The wail of air raid sirens pierced the air for two minutes as the country came to a standstill remembering the six million Jews who perished in the Holocaust. People stood at attention and traffic stopped during the moment of silence.
Radio stations played mournful music throughout the day and in homes and businesses, people put aside their daily tasks to pay homage to those killed in World War II.
Israel used the solemn occasion of the annual Holocaust Memorial Day to call on the world to prevent Iran from developing nuclear weapons and to draw attention to the plight of the dwindling number of survivors.
At the opening state ceremony, Israel’s leaders – President Shimon Peres and Prime Minister Benjamin Netanyahu – linked the Nazi genocide to Iran’s suspected drive to acquire nuclear arms and urged the world to stop it. Iran denies such intentions.
Mr Peres and Mr Netanyahu both called on the world to learn the lessons of the Holocaust and stop Iran from acquiring atomic weapons.
“The Iranian regime is acting openly and decisively towards our destruction, and it is acting feverishly to develop a nuclear weapon to achieve this goal,” Mr Netanyahu said.
Mr Peres, who was born in the Polish town of Vishneva in 1923 and migrated to pre-state Israel before the war erupted, learned later how Nazi troops beat members of his extended family and ordered them to march towards the town’s synagogue.
“Someone yelled ‘Jews, save yourselves!’ The Germans shot those who tried to escape. The rest arrived at the synagogue that was made of wood. Its doors were locked. They were all burned alive,” he said. “That was also the last day of Rabbi Zvi Meltzer, my grandfather, my mentor. He was burned with a prayer shawl on his head. That was the last Jewish day in Vishneva. Not a single living Jew remained.”
Mr Peres, 88, spoke at Yad Vashem, Israel’s official Holocaust memorial, before hundreds of survivors and their families, Israeli leaders, diplomats and others.

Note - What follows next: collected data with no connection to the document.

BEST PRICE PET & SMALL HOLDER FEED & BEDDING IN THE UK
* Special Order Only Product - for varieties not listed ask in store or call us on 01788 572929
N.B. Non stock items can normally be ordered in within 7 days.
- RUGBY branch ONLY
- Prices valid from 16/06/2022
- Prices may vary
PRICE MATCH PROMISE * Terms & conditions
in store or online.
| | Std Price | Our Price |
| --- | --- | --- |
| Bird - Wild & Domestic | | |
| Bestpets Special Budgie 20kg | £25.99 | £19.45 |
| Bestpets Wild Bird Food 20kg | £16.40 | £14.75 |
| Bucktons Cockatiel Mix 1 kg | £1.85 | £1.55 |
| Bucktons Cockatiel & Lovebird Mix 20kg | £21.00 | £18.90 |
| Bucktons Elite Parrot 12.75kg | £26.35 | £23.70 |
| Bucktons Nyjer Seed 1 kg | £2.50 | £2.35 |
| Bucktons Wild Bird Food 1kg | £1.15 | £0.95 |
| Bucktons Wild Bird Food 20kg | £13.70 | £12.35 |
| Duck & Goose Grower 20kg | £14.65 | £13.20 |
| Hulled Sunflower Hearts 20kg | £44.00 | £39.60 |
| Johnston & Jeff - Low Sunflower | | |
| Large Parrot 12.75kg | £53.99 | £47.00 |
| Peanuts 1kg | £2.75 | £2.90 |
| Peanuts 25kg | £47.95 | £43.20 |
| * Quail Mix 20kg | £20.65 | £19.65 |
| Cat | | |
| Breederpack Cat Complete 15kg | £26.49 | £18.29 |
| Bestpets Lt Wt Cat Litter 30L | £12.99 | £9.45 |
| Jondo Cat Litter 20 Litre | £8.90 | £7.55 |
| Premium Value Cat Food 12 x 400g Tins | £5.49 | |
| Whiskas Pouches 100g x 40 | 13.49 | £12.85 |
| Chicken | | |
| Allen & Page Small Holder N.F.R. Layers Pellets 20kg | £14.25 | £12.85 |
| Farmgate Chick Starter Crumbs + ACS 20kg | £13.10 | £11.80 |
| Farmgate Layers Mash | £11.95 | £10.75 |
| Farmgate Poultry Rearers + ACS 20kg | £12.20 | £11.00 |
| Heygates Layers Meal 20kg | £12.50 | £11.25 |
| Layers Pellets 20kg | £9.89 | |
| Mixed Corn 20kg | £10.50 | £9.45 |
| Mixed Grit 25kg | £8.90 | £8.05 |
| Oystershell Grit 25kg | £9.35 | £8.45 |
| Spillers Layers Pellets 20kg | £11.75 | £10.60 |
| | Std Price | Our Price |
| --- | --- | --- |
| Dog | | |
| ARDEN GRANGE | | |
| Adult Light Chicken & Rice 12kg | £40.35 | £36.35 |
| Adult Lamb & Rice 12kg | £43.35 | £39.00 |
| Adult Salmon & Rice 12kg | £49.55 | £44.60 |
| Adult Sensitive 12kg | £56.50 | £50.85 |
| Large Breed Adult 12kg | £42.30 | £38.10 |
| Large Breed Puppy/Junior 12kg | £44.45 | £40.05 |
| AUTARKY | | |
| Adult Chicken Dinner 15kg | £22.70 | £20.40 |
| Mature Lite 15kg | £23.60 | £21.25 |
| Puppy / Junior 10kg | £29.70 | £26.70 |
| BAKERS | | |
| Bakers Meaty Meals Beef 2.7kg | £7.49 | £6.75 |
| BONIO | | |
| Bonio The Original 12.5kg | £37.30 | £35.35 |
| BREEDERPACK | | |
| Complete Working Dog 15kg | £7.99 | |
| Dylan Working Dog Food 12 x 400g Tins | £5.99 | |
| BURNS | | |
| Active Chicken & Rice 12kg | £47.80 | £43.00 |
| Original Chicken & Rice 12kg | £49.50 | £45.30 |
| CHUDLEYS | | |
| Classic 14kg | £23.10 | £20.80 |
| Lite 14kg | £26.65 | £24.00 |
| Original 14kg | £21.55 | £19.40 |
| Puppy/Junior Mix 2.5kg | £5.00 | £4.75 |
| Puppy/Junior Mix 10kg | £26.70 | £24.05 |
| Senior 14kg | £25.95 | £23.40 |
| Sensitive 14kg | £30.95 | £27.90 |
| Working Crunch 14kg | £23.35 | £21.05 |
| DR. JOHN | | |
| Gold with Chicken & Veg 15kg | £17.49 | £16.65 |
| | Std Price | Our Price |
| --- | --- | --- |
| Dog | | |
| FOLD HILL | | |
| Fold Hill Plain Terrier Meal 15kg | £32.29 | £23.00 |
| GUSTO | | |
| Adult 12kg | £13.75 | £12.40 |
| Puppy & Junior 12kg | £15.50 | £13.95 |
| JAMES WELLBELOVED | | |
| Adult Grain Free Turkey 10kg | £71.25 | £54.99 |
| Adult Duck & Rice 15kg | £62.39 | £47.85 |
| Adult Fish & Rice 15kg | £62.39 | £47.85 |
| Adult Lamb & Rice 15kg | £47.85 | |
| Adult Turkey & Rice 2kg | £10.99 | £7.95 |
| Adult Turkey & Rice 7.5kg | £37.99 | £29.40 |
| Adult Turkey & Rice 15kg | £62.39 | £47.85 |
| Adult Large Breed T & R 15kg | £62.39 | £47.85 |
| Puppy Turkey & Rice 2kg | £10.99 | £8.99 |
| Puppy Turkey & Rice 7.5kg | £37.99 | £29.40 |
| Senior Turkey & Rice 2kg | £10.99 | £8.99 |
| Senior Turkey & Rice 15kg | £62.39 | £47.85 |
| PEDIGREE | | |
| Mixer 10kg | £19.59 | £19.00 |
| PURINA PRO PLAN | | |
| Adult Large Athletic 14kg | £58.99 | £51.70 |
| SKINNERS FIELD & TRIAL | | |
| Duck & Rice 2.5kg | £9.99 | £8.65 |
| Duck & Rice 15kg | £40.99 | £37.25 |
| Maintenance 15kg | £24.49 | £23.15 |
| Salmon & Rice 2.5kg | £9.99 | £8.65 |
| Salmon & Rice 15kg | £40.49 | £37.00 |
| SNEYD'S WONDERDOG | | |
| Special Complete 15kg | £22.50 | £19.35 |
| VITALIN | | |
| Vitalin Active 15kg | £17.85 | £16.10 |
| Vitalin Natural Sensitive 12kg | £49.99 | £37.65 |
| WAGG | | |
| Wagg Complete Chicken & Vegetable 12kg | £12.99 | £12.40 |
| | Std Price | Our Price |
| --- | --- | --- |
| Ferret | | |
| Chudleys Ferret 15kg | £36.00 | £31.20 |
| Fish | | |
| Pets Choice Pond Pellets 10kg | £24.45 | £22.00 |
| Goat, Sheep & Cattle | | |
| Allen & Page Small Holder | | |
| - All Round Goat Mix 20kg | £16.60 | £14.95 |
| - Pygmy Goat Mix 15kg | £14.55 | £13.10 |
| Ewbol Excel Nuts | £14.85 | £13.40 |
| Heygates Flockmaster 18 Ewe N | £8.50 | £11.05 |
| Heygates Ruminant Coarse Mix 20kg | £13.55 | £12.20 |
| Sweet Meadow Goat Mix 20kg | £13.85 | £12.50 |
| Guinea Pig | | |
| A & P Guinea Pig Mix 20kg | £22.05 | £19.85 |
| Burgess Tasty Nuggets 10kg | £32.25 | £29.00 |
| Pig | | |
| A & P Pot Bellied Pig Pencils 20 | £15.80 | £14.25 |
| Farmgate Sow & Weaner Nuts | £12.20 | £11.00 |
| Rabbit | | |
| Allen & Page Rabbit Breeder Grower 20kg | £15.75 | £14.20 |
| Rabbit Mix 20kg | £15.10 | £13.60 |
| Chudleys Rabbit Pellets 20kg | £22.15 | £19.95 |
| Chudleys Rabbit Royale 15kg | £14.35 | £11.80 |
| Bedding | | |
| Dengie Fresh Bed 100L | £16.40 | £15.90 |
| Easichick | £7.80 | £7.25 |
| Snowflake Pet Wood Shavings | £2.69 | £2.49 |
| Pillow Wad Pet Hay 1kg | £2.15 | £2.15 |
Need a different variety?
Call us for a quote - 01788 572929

The Israeli flag flew at half mast and a military honour guard stood at one side of the podium as poems and psalms were read and the Jewish prayer for the dead was recited.

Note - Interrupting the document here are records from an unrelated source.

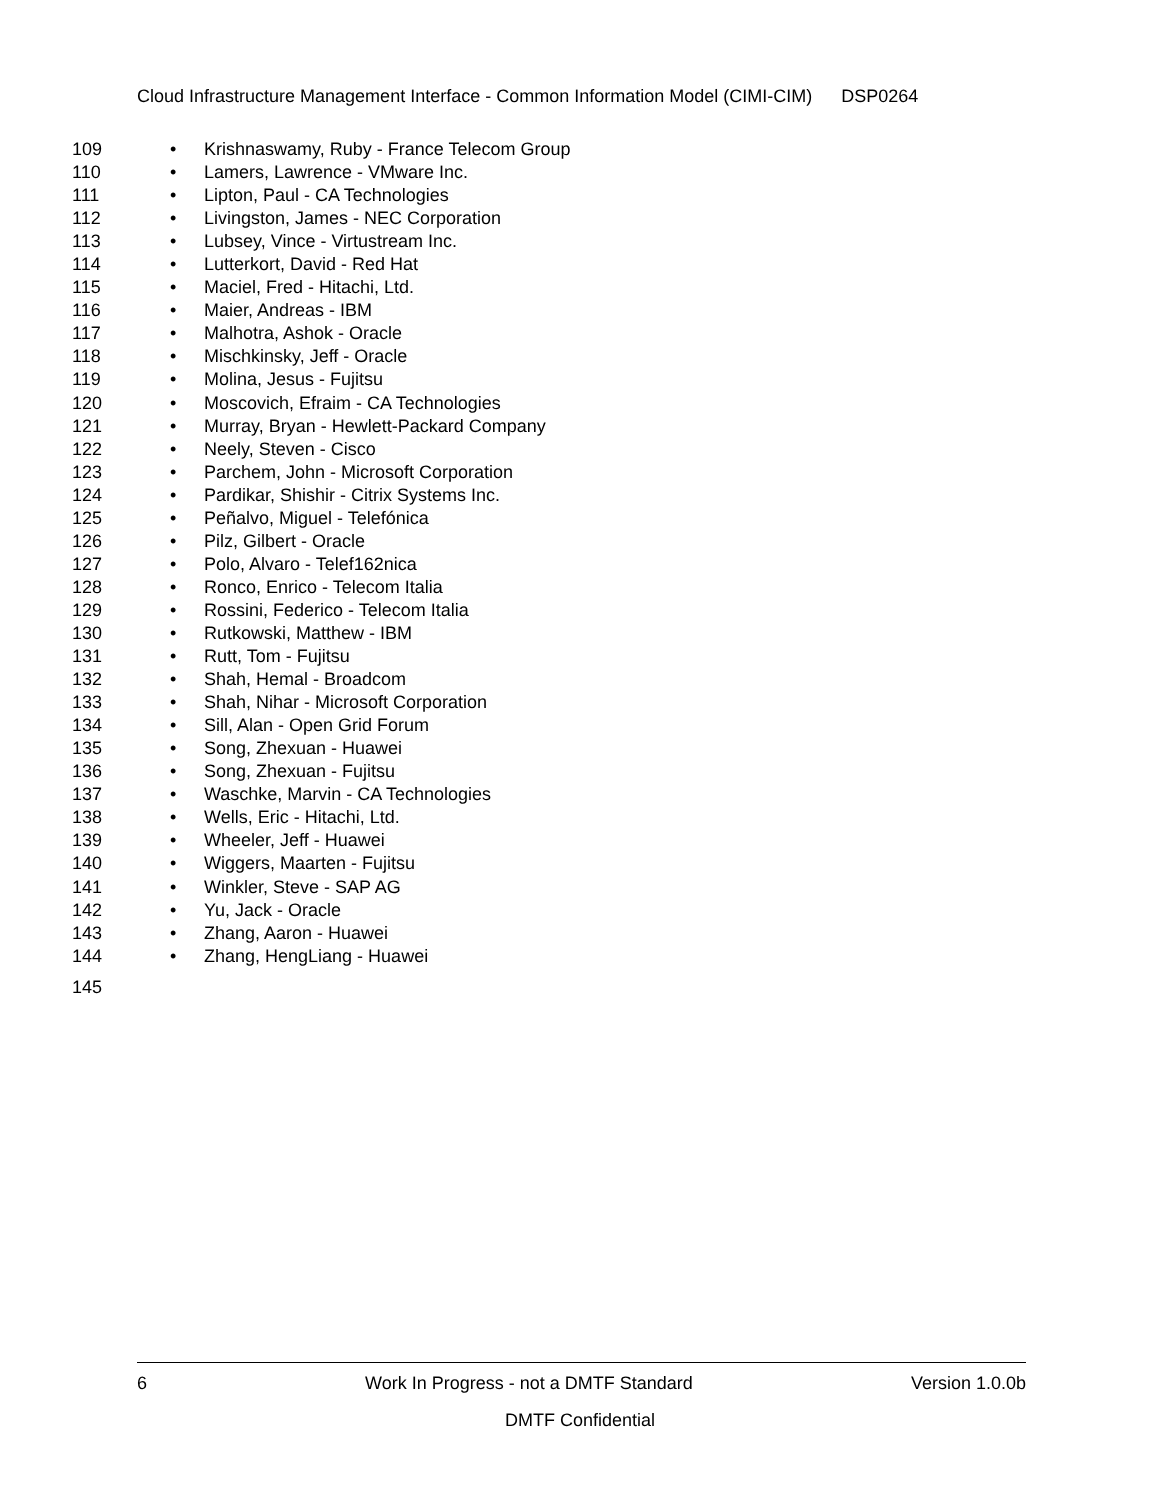Cloud Infrastructure Management Interface - Common Information Model (CIMI-CIM) DSP0264
109 • Krishnaswamy, Ruby - France Telecom Group
110 • Lamers, Lawrence - VMware Inc.
111 • Lipton, Paul - CA Technologies
112 • Livingston, James - NEC Corporation
113 • Lubsey, Vince - Virtustream Inc.
114 • Lutterkort, David - Red Hat
115 • Maciel, Fred - Hitachi, Ltd.
116 • Maier, Andreas - IBM
117 • Malhotra, Ashok - Oracle
118 • Mischkinsky, Jeff - Oracle
119 • Molina, Jesus - Fujitsu
120 • Moscovich, Efraim - CA Technologies
121 • Murray, Bryan - Hewlett-Packard Company
122 • Neely, Steven - Cisco
123 • Parchem, John - Microsoft Corporation
124 • Pardikar, Shishir - Citrix Systems Inc.
125 • Peñalvo, Miguel - Telefónica
126 • Pilz, Gilbert - Oracle
127 • Polo, Alvaro - Telef162nica
128 • Ronco, Enrico - Telecom Italia
129 • Rossini, Federico - Telecom Italia
130 • Rutkowski, Matthew - IBM
131 • Rutt, Tom - Fujitsu
132 • Shah, Hemal - Broadcom
133 • Shah, Nihar - Microsoft Corporation
134 • Sill, Alan - Open Grid Forum
135 • Song, Zhexuan - Huawei
136 • Song, Zhexuan - Fujitsu
137 • Waschke, Marvin - CA Technologies
138 • Wells, Eric - Hitachi, Ltd.
139 • Wheeler, Jeff - Huawei
140 • Wiggers, Maarten - Fujitsu
141 • Winkler, Steve - SAP AG
142 • Yu, Jack - Oracle
143 • Zhang, Aaron - Huawei
144 • Zhang, HengLiang - Huawei
145
6 Work In Progress - not a DMTF Standard Version 1.0.0b
DMTF Confidential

Mr Peres, a Nobel Peace Prize laureate, linked the Nazi genocide to Iran’s suspected drive to acquire nuclear bombs and its leaders’ repeated references to the destruction of Israel.
He said humanity must learn the lessons of the Holocaust and face existential threats before it is too late.
“Iran is at the centre of this threat. It is the centre of terror. It poses a threat to world peace,” he added.
Mr Netanyahu also warned of the danger posed by Iran.
“Those who dismiss the Iranian threat as a whim or an exaggeration haven’t learned a thing from the Holocaust,” he said. “To be deterred from telling the truth – that today, like
then, there are those who want to destroy millions of Jews – that is disrespectful of the Holocaust. That is an insult to its victims and that is ignoring its lessons.”
The stated links between the Holocaust and Iran showed how more than six decades later, the mass murder of Jews during the World War is still a central part of Israel’s psyche.
The nation was created just three years after the end of the war, and hundreds of thousands of dazed survivors made their way to Israel.
Today, fewer than 200,000 elderly survivors remain in the country.
At the Israeli Parliament Mr Netanyahu, Mr Peres, other officials and survivors read names of loved ones who perished as a result of Nazi atrocities.